* **Exercise data**
::::::::
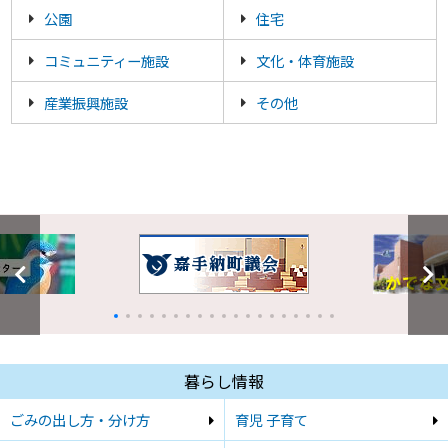
公園
住宅
コミュニティー施設
文化・体育施設
産業振興施設
その他
暮らし情報
ごみの出し方・分け方
育児 子育て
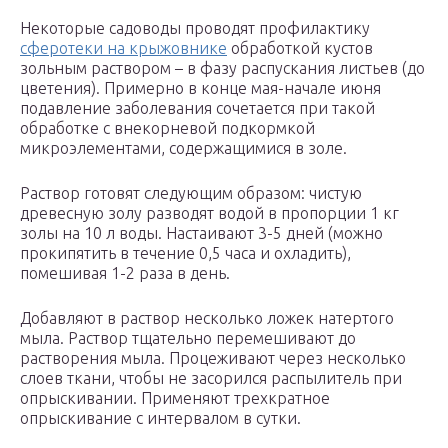
Некоторые садоводы проводят профилактику
сферотеки на крыжовнике
обработкой кустов
зольным раствором – в фазу распускания листьев (до
цветения). Примерно в конце мая-начале июня
подавление заболевания сочетается при такой
обработке с внекорневой подкормкой
микроэлементами, содержащимися в золе.
Раствор готовят следующим образом: чистую
древесную золу разводят водой в пропорции 1 кг
золы на 10 л воды. Настаивают 3-5 дней (можно
прокипятить в течение 0,5 часа и охладить),
помешивая 1-2 раза в день.
Добавляют в раствор несколько ложек натертого
мыла. Раствор тщательно перемешивают до
растворения мыла. Процеживают через несколько
слоев ткани, чтобы не засорился распылитель при
опрыскивании. Применяют трехкратное
опрыскивание с интервалом в сутки.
::::::::
* **Task directions**
Filter the material and copy out every line that contains the word "мыла". Matching is case-sensitive.

* **Response**
мыла. Раствор тщательно перемешивают до
растворения мыла. Процеживают через несколько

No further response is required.